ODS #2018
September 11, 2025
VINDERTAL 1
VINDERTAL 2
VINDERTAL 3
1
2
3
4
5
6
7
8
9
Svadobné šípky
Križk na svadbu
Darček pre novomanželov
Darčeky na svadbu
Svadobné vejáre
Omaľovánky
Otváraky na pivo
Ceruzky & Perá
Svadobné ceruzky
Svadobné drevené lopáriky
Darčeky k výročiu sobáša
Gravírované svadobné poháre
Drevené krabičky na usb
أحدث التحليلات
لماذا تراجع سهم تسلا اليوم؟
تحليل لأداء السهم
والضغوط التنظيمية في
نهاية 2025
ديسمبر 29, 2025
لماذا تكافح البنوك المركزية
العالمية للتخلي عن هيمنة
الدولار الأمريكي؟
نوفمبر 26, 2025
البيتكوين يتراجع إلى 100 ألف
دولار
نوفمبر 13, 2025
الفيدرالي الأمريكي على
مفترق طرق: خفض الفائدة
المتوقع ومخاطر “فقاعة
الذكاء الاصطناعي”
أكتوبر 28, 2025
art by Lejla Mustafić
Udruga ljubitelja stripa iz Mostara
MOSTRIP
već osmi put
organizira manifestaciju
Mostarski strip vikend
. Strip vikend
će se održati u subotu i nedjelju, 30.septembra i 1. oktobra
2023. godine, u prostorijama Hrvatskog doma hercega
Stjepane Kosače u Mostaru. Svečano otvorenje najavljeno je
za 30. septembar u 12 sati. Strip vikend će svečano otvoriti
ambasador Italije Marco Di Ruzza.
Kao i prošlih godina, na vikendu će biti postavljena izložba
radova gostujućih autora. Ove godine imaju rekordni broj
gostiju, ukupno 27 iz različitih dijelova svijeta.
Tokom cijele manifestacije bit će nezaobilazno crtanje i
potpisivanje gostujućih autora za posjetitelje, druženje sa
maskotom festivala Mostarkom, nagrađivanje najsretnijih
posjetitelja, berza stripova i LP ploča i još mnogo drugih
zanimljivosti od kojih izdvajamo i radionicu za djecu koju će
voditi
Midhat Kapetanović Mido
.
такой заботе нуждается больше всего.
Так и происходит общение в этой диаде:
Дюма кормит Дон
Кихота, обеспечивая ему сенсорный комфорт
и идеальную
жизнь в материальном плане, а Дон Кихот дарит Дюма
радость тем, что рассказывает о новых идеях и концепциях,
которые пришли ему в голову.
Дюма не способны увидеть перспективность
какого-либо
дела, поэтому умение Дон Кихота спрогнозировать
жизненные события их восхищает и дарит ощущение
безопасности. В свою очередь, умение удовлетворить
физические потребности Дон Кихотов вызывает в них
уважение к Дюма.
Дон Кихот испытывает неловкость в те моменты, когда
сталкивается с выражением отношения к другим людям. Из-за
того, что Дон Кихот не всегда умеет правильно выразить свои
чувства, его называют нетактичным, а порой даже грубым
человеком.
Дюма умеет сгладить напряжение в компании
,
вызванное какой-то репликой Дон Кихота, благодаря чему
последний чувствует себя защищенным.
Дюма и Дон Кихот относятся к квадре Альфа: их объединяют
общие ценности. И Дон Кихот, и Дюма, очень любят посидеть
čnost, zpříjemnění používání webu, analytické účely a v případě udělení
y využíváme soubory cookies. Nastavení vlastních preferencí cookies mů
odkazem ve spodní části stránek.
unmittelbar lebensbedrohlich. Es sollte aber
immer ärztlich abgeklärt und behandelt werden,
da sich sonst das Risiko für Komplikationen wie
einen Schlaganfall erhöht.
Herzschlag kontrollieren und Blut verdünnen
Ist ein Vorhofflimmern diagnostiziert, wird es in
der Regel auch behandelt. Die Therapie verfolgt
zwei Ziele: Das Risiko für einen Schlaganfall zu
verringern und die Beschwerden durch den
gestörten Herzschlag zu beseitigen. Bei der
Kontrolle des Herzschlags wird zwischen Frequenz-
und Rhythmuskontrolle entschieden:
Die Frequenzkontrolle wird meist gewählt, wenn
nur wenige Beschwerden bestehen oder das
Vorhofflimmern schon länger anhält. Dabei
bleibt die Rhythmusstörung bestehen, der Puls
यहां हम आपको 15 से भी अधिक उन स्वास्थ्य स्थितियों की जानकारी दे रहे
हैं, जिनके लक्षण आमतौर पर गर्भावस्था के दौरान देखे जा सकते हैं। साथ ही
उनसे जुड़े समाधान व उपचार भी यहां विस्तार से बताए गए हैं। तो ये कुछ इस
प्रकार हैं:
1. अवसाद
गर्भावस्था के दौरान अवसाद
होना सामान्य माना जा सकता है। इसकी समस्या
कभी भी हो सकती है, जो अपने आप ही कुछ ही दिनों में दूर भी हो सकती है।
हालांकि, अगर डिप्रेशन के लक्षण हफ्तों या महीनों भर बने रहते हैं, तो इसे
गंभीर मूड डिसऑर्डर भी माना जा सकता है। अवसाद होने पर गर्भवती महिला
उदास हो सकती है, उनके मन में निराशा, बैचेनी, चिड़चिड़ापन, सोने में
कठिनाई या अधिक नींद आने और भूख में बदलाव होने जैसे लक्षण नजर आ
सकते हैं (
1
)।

WHAT IS EXPECTED: Restate the material word for word, keeping every line intact.

ANSWER SECTION:
ODS #2018
September 11, 2025
VINDERTAL 1
VINDERTAL 2
VINDERTAL 3
1
2
3
4
5
6
7
8
9
Svadobné šípky
Križk na svadbu
Darček pre novomanželov
Darčeky na svadbu
Svadobné vejáre
Omaľovánky
Otváraky na pivo
Ceruzky & Perá
Svadobné ceruzky
Svadobné drevené lopáriky
Darčeky k výročiu sobáša
Gravírované svadobné poháre
Drevené krabičky na usb
أحدث التحليلات
لماذا تراجع سهم تسلا اليوم؟
تحليل لأداء السهم
والضغوط التنظيمية في
نهاية 2025
ديسمبر 29, 2025
لماذا تكافح البنوك المركزية
العالمية للتخلي عن هيمنة
الدولار الأمريكي؟
نوفمبر 26, 2025
البيتكوين يتراجع إلى 100 ألف
دولار
نوفمبر 13, 2025
الفيدرالي الأمريكي على
مفترق طرق: خفض الفائدة
المتوقع ومخاطر “فقاعة
الذكاء الاصطناعي”
أكتوبر 28, 2025
art by Lejla Mustafić
Udruga ljubitelja stripa iz Mostara
MOSTRIP
već osmi put
organizira manifestaciju
Mostarski strip vikend
. Strip vikend
će se održati u subotu i nedjelju, 30.septembra i 1. oktobra
2023. godine, u prostorijama Hrvatskog doma hercega
Stjepane Kosače u Mostaru. Svečano otvorenje najavljeno je
za 30. septembar u 12 sati. Strip vikend će svečano otvoriti
ambasador Italije Marco Di Ruzza.
Kao i prošlih godina, na vikendu će biti postavljena izložba
radova gostujućih autora. Ove godine imaju rekordni broj
gostiju, ukupno 27 iz različitih dijelova svijeta.
Tokom cijele manifestacije bit će nezaobilazno crtanje i
potpisivanje gostujućih autora za posjetitelje, druženje sa
maskotom festivala Mostarkom, nagrađivanje najsretnijih
posjetitelja, berza stripova i LP ploča i još mnogo drugih
zanimljivosti od kojih izdvajamo i radionicu za djecu koju će
voditi
Midhat Kapetanović Mido
.
такой заботе нуждается больше всего.
Так и происходит общение в этой диаде:
Дюма кормит Дон
Кихота, обеспечивая ему сенсорный комфорт
и идеальную
жизнь в материальном плане, а Дон Кихот дарит Дюма
радость тем, что рассказывает о новых идеях и концепциях,
которые пришли ему в голову.
Дюма не способны увидеть перспективность
какого-либо
дела, поэтому умение Дон Кихота спрогнозировать
жизненные события их восхищает и дарит ощущение
безопасности. В свою очередь, умение удовлетворить
физические потребности Дон Кихотов вызывает в них
уважение к Дюма.
Дон Кихот испытывает неловкость в те моменты, когда
сталкивается с выражением отношения к другим людям. Из-за
того, что Дон Кихот не всегда умеет правильно выразить свои
чувства, его называют нетактичным, а порой даже грубым
человеком.
Дюма умеет сгладить напряжение в компании
,
вызванное какой-то репликой Дон Кихота, благодаря чему
последний чувствует себя защищенным.
Дюма и Дон Кихот относятся к квадре Альфа: их объединяют
общие ценности. И Дон Кихот, и Дюма, очень любят посидеть
čnost, zpříjemnění používání webu, analytické účely a v případě udělení
y využíváme soubory cookies. Nastavení vlastních preferencí cookies mů
odkazem ve spodní části stránek.
unmittelbar lebensbedrohlich. Es sollte aber
immer ärztlich abgeklärt und behandelt werden,
da sich sonst das Risiko für Komplikationen wie
einen Schlaganfall erhöht.
Herzschlag kontrollieren und Blut verdünnen
Ist ein Vorhofflimmern diagnostiziert, wird es in
der Regel auch behandelt. Die Therapie verfolgt
zwei Ziele: Das Risiko für einen Schlaganfall zu
verringern und die Beschwerden durch den
gestörten Herzschlag zu beseitigen. Bei der
Kontrolle des Herzschlags wird zwischen Frequenz-
und Rhythmuskontrolle entschieden:
Die Frequenzkontrolle wird meist gewählt, wenn
nur wenige Beschwerden bestehen oder das
Vorhofflimmern schon länger anhält. Dabei
bleibt die Rhythmusstörung bestehen, der Puls
यहां हम आपको 15 से भी अधिक उन स्वास्थ्य स्थितियों की जानकारी दे रहे
हैं, जिनके लक्षण आमतौर पर गर्भावस्था के दौरान देखे जा सकते हैं। साथ ही
उनसे जुड़े समाधान व उपचार भी यहां विस्तार से बताए गए हैं। तो ये कुछ इस
प्रकार हैं:
1. अवसाद
गर्भावस्था के दौरान अवसाद
होना सामान्य माना जा सकता है। इसकी समस्या
कभी भी हो सकती है, जो अपने आप ही कुछ ही दिनों में दूर भी हो सकती है।
हालांकि, अगर डिप्रेशन के लक्षण हफ्तों या महीनों भर बने रहते हैं, तो इसे
गंभीर मूड डिसऑर्डर भी माना जा सकता है। अवसाद होने पर गर्भवती महिला
उदास हो सकती है, उनके मन में निराशा, बैचेनी, चिड़चिड़ापन, सोने में
कठिनाई या अधिक नींद आने और भूख में बदलाव होने जैसे लक्षण नजर आ
सकते हैं (
1
)।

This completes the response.